Por isso, como afirma Quijano, a revolução não pode consistir na saída de uma totalidade (capitalismo) do cenário social para dar lugar a outra totalidade (socialismo, digamos). Isso não funciona, nem pode funcionar. “Os processos de mudança não podem consistir na transformação de uma totalidade historicamente homogênea em outra equivalente, seja gradual ou continuamente, seja por saltos e rupturas”, diz o sociólogo peruano.

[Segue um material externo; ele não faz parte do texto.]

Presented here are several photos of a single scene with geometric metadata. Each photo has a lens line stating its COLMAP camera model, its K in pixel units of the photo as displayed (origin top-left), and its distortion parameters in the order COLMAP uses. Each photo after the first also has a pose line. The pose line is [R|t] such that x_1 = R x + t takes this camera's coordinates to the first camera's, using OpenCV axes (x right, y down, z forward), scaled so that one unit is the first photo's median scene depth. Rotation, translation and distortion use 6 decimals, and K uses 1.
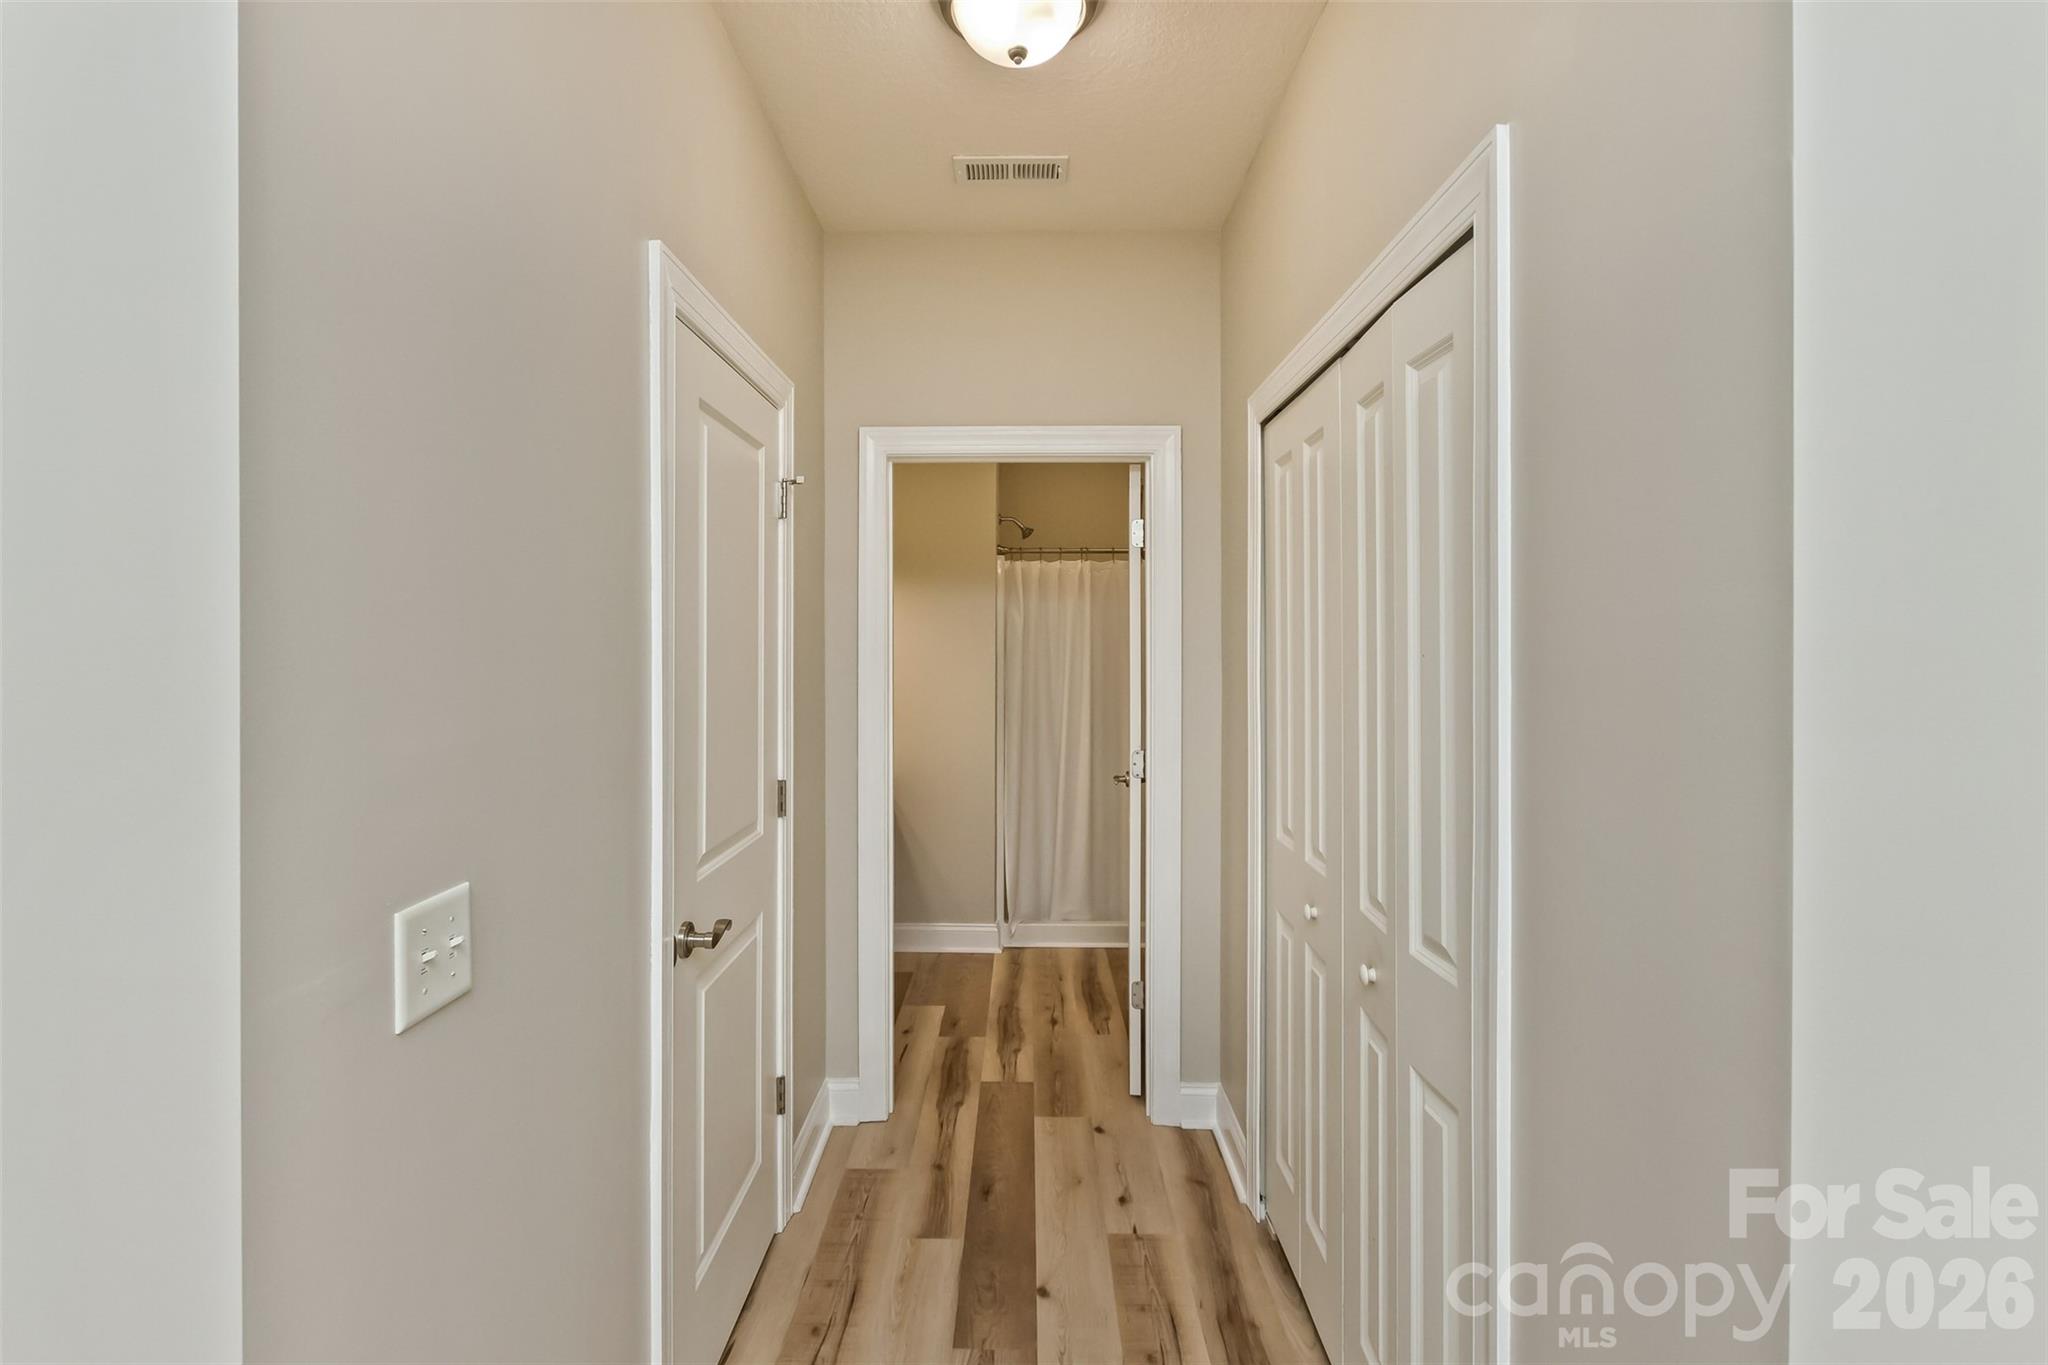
lens RADIAL K [[963.2, 0, 986.8], [0, 963.2, 649.3], [0, 0, 1]] dist [-0.000335, -0.000484]
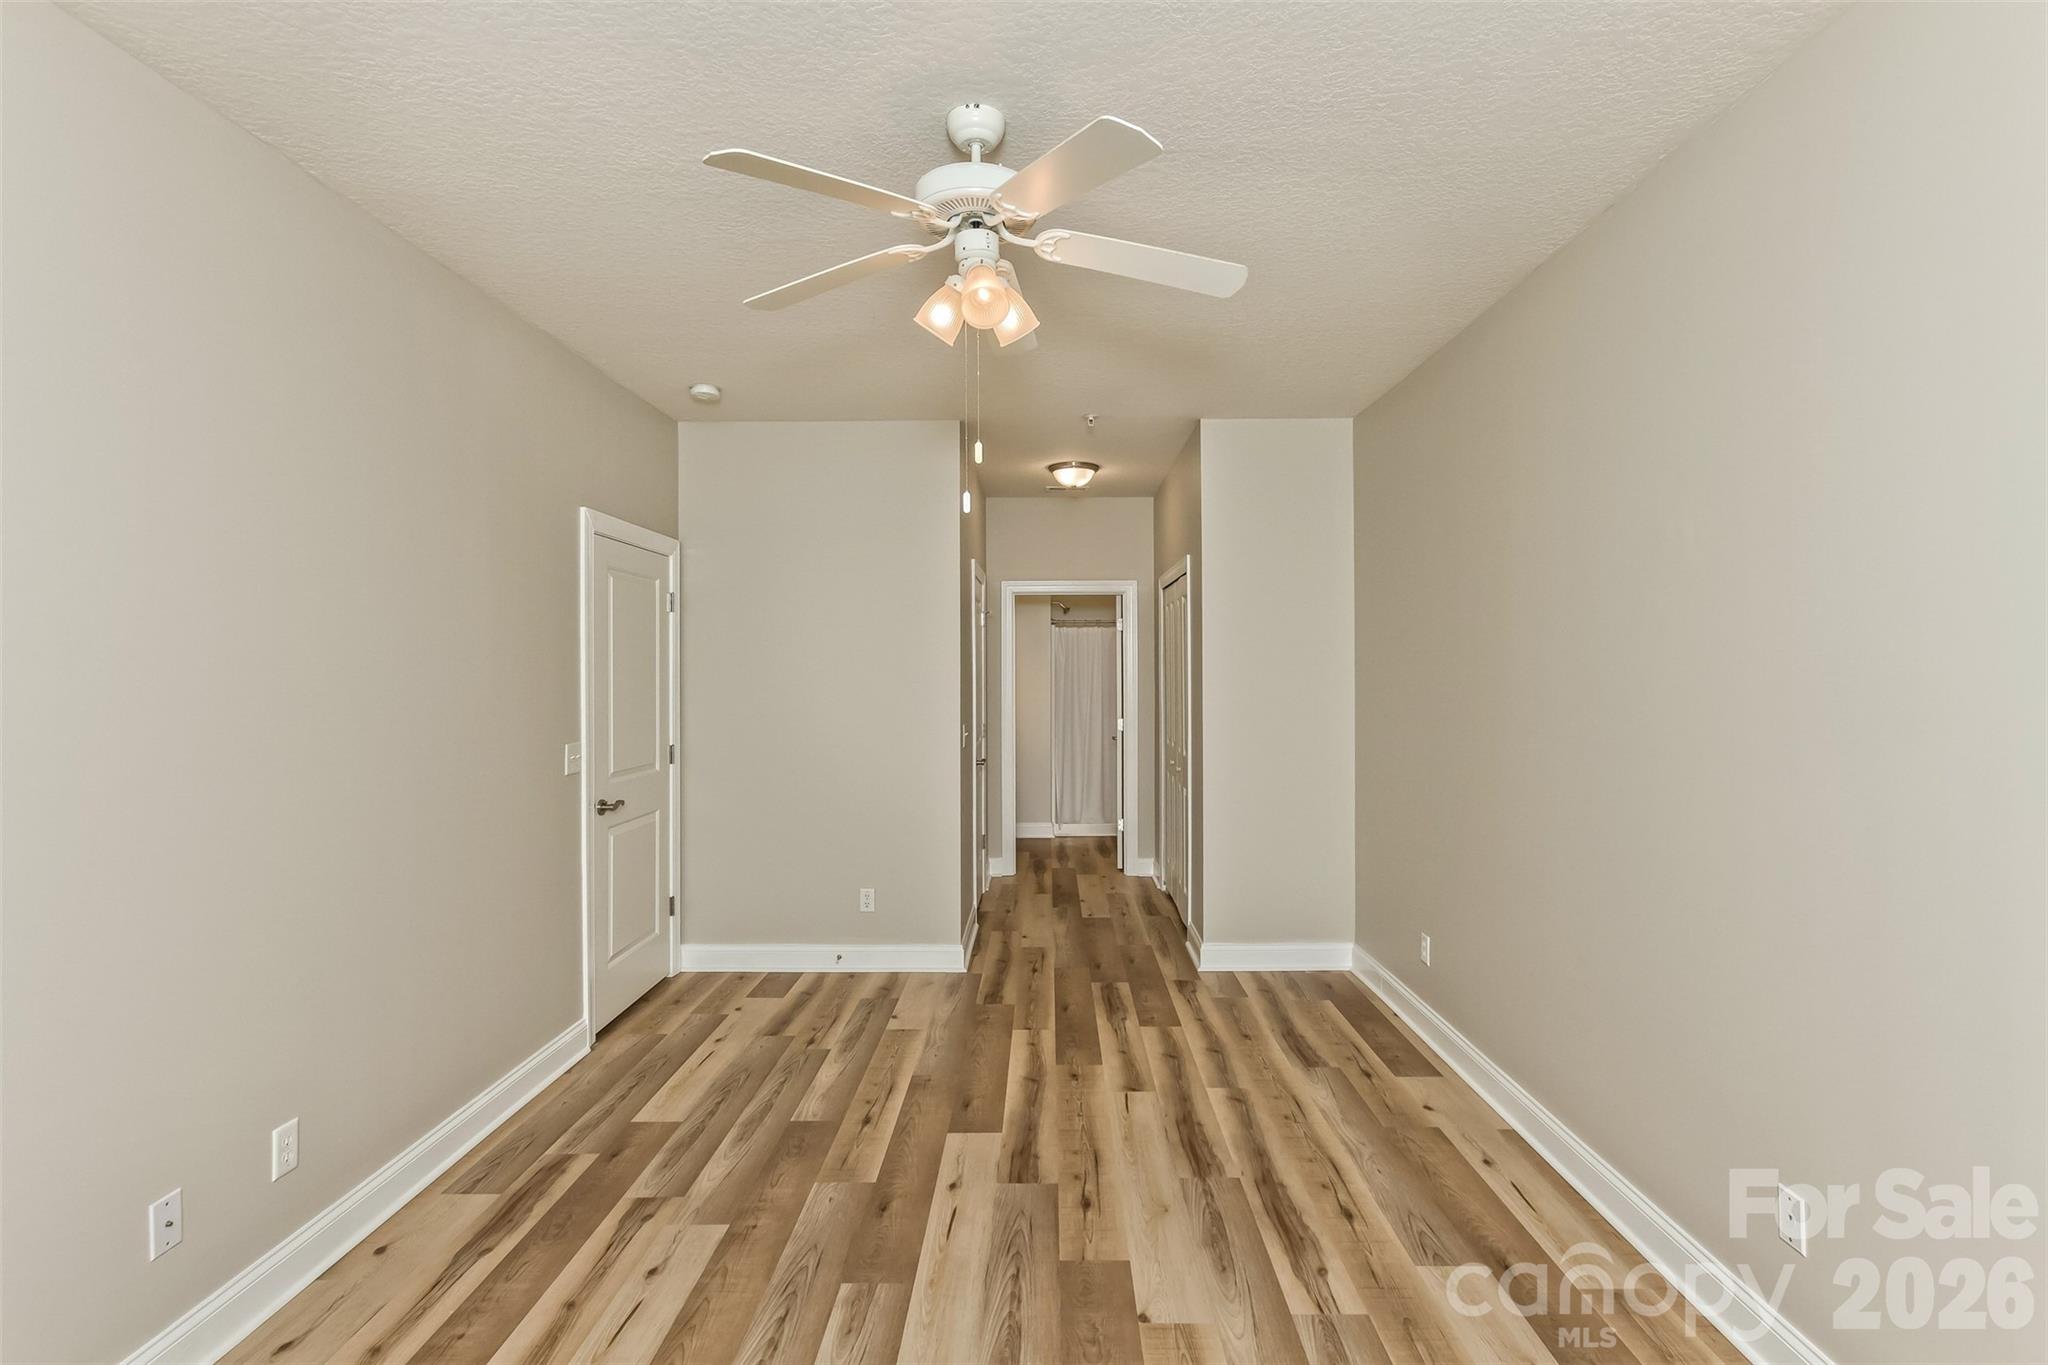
lens RADIAL K [[974.9, 0, 1040.9], [0, 974.9, 666.0], [0, 0, 1]] dist [-0.000167, -0.000479]
pose [[0.999286, -0.003299, 0.037630, -0.110307], [0.003872, 0.999877, -0.015179, 0.012617], [-0.037575, 0.015314, 0.999176, -1.216452]]
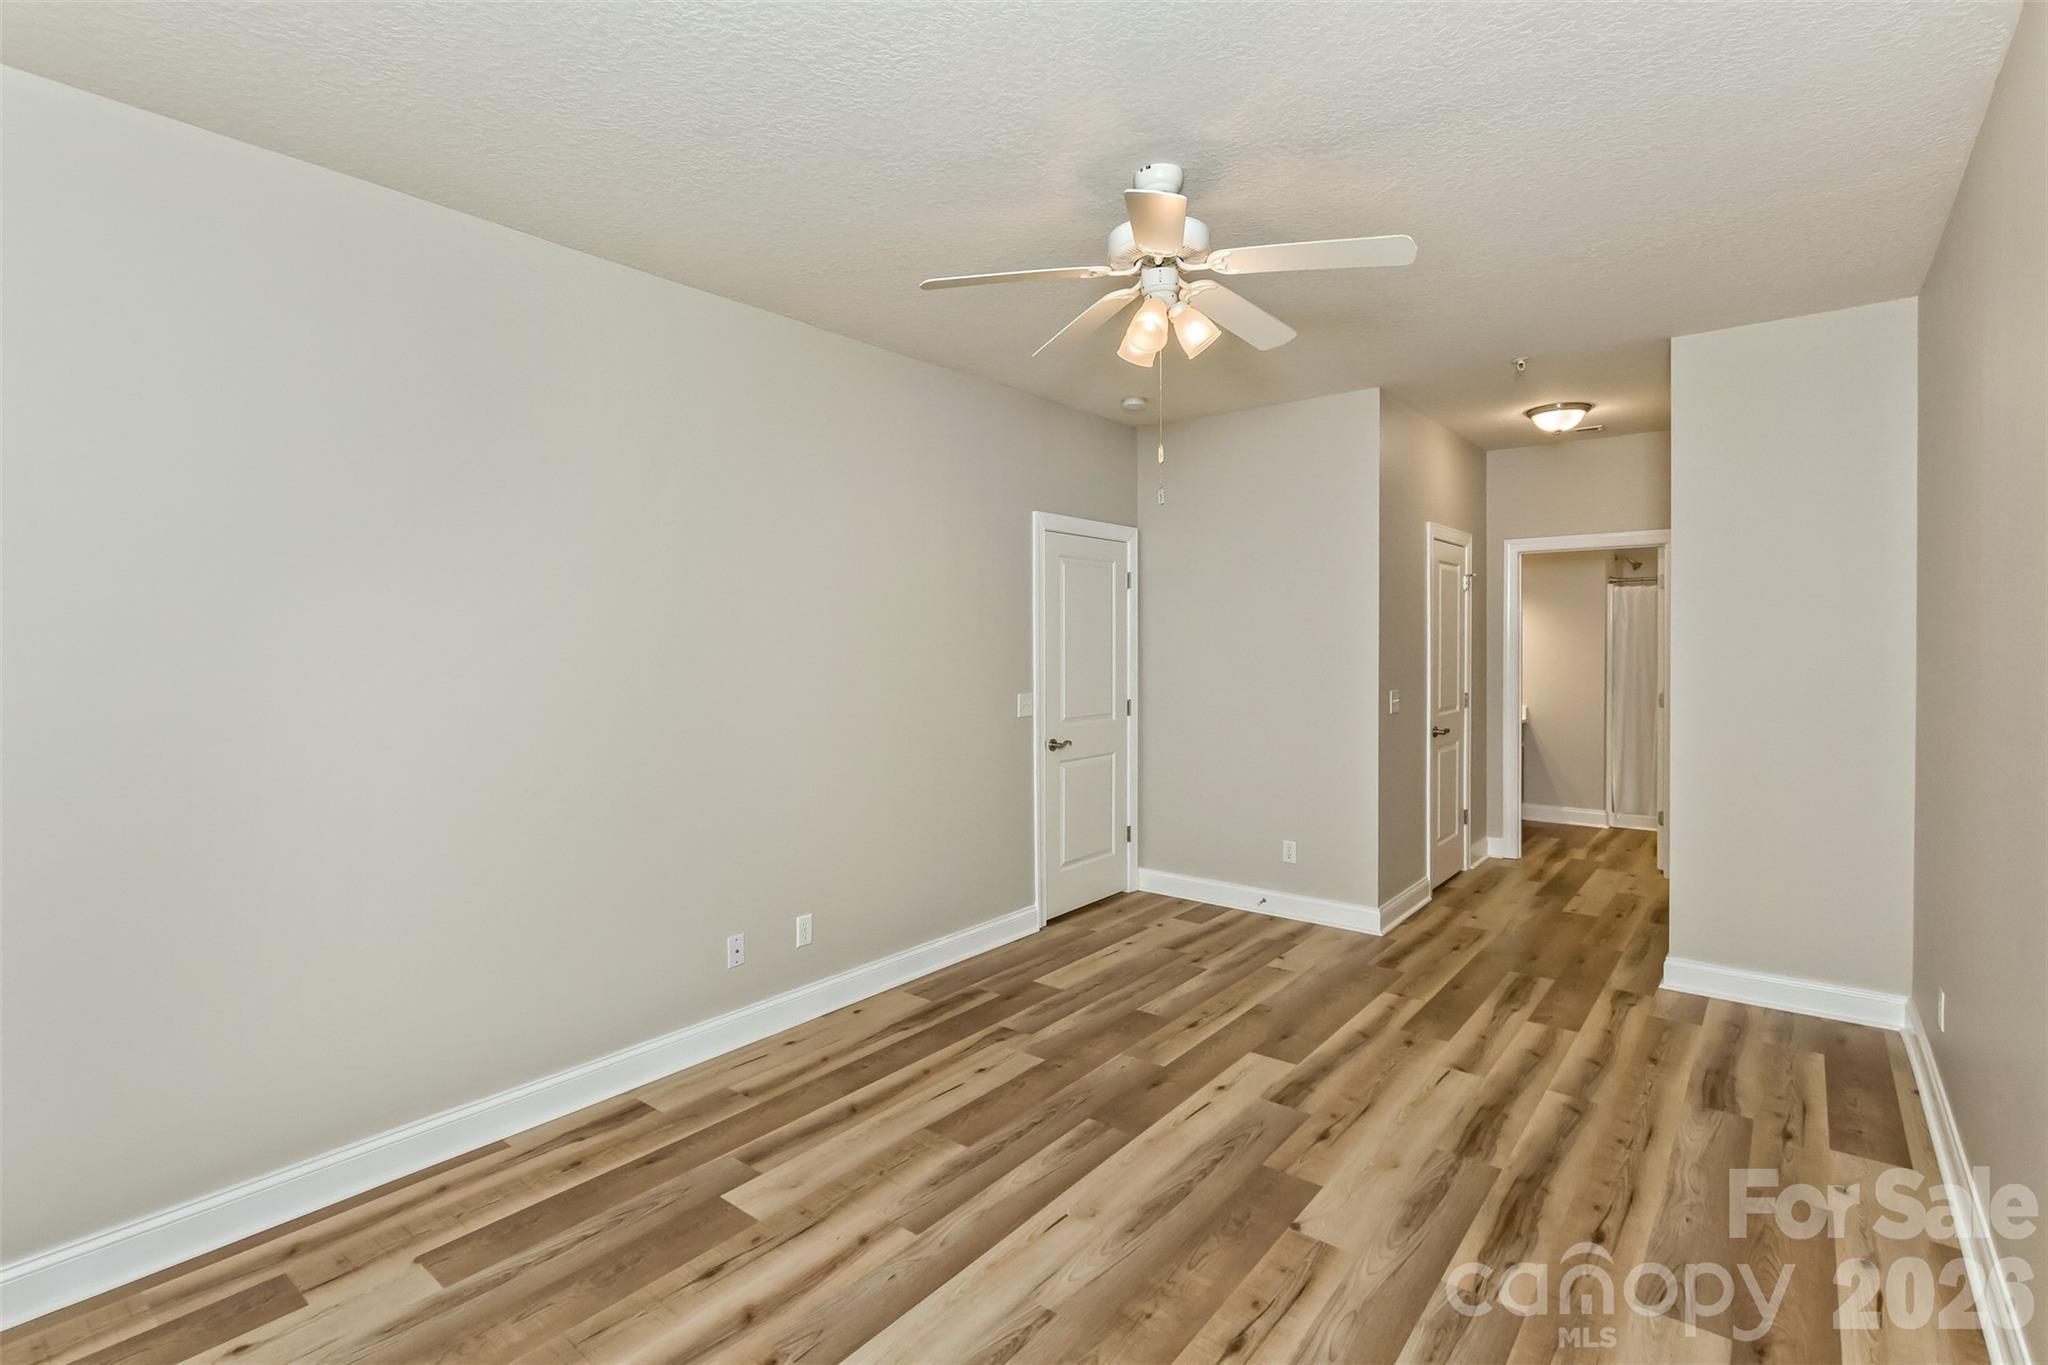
lens RADIAL K [[963.2, 0, 986.8], [0, 963.2, 649.3], [0, 0, 1]] dist [-0.000335, -0.000484]
pose [[0.793455, 0.001295, -0.608628, 0.232814], [-0.000969, 0.999999, 0.000865, 0.014492], [0.608628, -0.000096, 0.793456, -1.261021]]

Isso é o que vemos nos feminismos e o que vivi em Chiapas. É evidente que o mundo das mulheres muda, mas de maneira muito heterogênea. É impossível que todas as mulheres, de todos os setores sociais, geográficos, de faixas etárias e dos diversos povos, movam-se para a mesma direção. Seria preciso impor a mudança, como foi feito na União Soviética. As mulheres mapuche têm uma história, e as operárias, outra, com relações familiares muito diferentes, e relações sociais e com o meio bastante distintas e até contraditórias.

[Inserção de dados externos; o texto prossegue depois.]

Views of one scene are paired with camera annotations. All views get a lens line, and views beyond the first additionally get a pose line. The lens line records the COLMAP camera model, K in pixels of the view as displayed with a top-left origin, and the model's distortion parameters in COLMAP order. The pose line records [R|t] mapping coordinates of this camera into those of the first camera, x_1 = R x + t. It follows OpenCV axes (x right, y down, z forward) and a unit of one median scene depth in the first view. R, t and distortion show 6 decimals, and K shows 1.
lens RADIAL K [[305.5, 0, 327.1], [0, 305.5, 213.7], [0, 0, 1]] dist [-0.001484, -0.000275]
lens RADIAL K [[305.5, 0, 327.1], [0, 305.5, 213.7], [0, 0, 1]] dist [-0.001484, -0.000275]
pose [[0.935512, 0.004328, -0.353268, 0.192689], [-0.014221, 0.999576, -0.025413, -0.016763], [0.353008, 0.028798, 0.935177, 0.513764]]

Nas comunidades zapatistas, predomina a heterogeneidade. É muito difícil encontrar uma comunidade em que todas as famílias sejam zapatistas. Ali a questão é como se relacionam com os que são pró-governo ou indiferentes, ou evangélicos, ou seja o que for. Além disso, cada povo maia, em cada geografia, encara as coisas de modo distinto, mesmo que seja zapatista.
Em síntese: continuamos a ser demasiado eurocêntricos, demasiado “Um”, pensando ser ainda possível falar na América Latina como uma sociedade da qual todos nos sentimos parte. Que isso aconteça depois de cinco séculos pode ser desmoralizante, triste ou o que queiram, mas a realidade é irredutível.
Referência
Zibechi, Raúl. De multitud a clase: formación y crisis de una comunidad obrera, Juan Lacaze (1905-2005). Montevidéu: Ediciones Ideas, 2006.
1 O jornal mexicano La Jornada publicou em 2001 fragmentos do discurso do subcomandante Marcos que detalham a visão dos zapatistas sobre o tema. Após a Terceira Guerra Mundial (a Guerra Fria), a liderança zapatista afirma que a Quarta Guerra busca tomar territórios para impor a globalização, vista aqui como universalização do mercado. (Subcomandante insurgente Marcos, “La Quarta Guerra Mundial”, La Jornada, 23 out. 2001) [n.t.]
2 Órgãos que administravam fábricas com autogestão dos operários durante o governo de Salvador Allende (1970-1973). [n.t.]